Деньги текли к нему со всех сторон. Он не знал, что с ними делать. Всю жизнь он содержал своего брата и заботился о нем. После смерти Левушки Иван Андреевич взял на себя заботу о семье одного бедного военного. Потом он вспомнил, что когда-то крестил дочь своего давнего знакомого Савельева. Иван Андреевич разыскал крестницу: она жила в нужде, похоронив недавно своего мужа и оставшись с несколькими детьми на руках. Иван Андреевич усыновил всю семью и стал не только крестным, но и приемным отцом.
И все же денег у него было больше, чем требовалось человеку для полного счастья.
Тогда он решил на старости лет поглядеть мир, поехать за границу и пригласил Гнедича составить ему компанию.
Гнедич отказался стихами печальными и нежными:
Богатство беспокоило Ивана Андреевича. Он решил попробовать жить по-барски: заказал лучшим мастерам спешно изготовить богатую стильную мебель, обил ее шелком, накупил серебра, бронзы, хрусталя, фарфора... Загаженная голубями, прокуренная насквозь, с задымленными потолками и стенами в желто-коричневых пятнах, квартира преобразилась. Тонкие английские ковры устлали полы. Картины в золотых рамах и французские гобелены украсили жилище поэта. Буфет наполнился модными сервизами, дорогой посудой. Из оранжерей навезли цветов. Они благоухали в китайских вазах на столах из красного дерева. Он убирал квартиру, как сцену, воскресив свой блестящий талант режиссера-постановщика.
Когда все было устроено, Иван Андреевич пригласил гостей на торжественный обед. Приехали Оленины, Дельвиг, Жуковский, Плетнев, Одоевский. Спустился к соседу Гнедич в черном костюме, чопорный и манерный.

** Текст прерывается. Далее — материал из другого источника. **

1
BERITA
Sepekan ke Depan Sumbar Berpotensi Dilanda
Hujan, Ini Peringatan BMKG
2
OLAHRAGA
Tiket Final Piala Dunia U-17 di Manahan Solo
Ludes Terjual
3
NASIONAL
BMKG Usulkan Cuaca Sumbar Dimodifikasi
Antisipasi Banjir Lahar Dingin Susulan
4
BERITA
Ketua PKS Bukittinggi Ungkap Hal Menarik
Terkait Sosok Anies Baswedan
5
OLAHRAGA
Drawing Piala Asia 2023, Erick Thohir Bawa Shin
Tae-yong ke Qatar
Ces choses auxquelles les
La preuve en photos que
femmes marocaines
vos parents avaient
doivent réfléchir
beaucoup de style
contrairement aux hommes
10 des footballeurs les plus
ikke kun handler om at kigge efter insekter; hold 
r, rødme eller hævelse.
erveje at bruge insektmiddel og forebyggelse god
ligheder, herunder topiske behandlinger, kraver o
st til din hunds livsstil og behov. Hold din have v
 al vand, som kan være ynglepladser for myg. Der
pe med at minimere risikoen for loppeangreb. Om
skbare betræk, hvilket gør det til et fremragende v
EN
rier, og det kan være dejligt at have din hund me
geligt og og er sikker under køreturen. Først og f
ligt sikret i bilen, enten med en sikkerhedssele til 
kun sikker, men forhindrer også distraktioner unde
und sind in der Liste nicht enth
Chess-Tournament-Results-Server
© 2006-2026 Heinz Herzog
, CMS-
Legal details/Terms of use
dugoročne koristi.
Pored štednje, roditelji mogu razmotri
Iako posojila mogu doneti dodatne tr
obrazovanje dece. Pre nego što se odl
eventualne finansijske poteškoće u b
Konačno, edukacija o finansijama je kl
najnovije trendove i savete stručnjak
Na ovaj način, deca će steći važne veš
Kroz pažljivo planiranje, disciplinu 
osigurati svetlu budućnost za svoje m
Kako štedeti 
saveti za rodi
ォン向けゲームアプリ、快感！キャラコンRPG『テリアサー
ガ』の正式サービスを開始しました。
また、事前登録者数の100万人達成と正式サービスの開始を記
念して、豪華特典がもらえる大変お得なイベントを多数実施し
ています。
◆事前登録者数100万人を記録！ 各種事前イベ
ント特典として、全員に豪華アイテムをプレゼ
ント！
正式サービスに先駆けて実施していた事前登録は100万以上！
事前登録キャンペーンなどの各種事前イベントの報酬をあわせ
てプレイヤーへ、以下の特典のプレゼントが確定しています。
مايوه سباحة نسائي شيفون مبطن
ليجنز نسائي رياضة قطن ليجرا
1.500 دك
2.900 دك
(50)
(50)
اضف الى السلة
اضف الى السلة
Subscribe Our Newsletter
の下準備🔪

Все были в восхищении от чудесной обстановки, от превосходного обеда, от изысканного вкуса и тонкого остроумия хозяина. Это был невиданный никем Крылов — богатый гостеприимный барин, привыкший швырять тысячи на дорогие заморские вина и фрукты, на цветы и угощенье бесчисленных друзей. До поздней ночи пировали и веселились гости.
А поздней ночью, когда два лакея и дворецкий — персонажи без слов, нанятые на день, ушли домой, Иван Андреевич уселся поплотней в кресло и долго сидел так, пока не погасли свечи в бронзовых канделябрах и хрустальных люстрах. Жизнь барина была очень хлопотливой и скучной. Продолжать ее ему не хотелось, и, как свидетельствовал его друг Плетнев, «на всю новую свою роскошь набросил он покрывало доброго старого невнимания... и с тех пор никогда не звал пялить глаза на суету сует».
Опять, как прежде, в гостеприимную форточку влетали голуби, располагались на шкапах, на буфете, на высоких вазах с засохшими цветами, усеивая комнату пухом и перьями. Пыль оседала на всем, покрывала картины, гасила краски и блеск, табачный пепел пятнал английские ковры и шелковую обивку. Пыльный саван укутал полированное красное дерево, бронзу, хрусталь.
Попрежнему хозяин ходил на службу, оттуда — в Английский клуб и вечером — к Олениным. Ему надоели театры, где еще продолжали играть комедии Крылова. Но однажды его убедили посмотреть «Урок дочкам». В комедии участвовали те же артисты, которые четверть века назад играли ее в первый раз. Едва уместившись в креслах партера, тучный Крылов лениво смотрел на сцену. Постаревшие артистки, игравшие вертлявых, живых дочек, грузно передвигались с места на место. «Это не урок дочкам, а урок бочкам», смеясь, сказал Крылов. Он на мгновение окунулся в прошлое, в молодость, в начало своей второй жизни, которая, видать, уже подходила к концу.
Он решил тряхнуть стариной в пригородном имении Оленина. В день именин Елизаветы Марковны Крылышко устроил сюрприз: поставил «Трумфа». Он был режиссером и постановщиком, заботился о костюмах и декорациях, подбирая актеров; роли Подщипы и Цыганки играли дочери Оленина.
В сентябрьский день под непрерывный хохот зрителей шел на импровизированной сцене веселый «Трумф, или Подщипа», шуто-трагедия молодого Крылова.
Осенние облака плыли над желтым садом Олениных. Елизавета Марковна куталась в платок, ей было холодно, а дни стояли на редкость теплые, и тонкая паутина бабьего лета тянулась в воздухе.
Крылову было в это время шестьдесят пять лет. Жизнь уходила, уходили из жизни друзья. Год назад умер Гнедич, старый, больной, одинокий. Но он достиг своей цели: перевел «Илиаду» до последней строчки.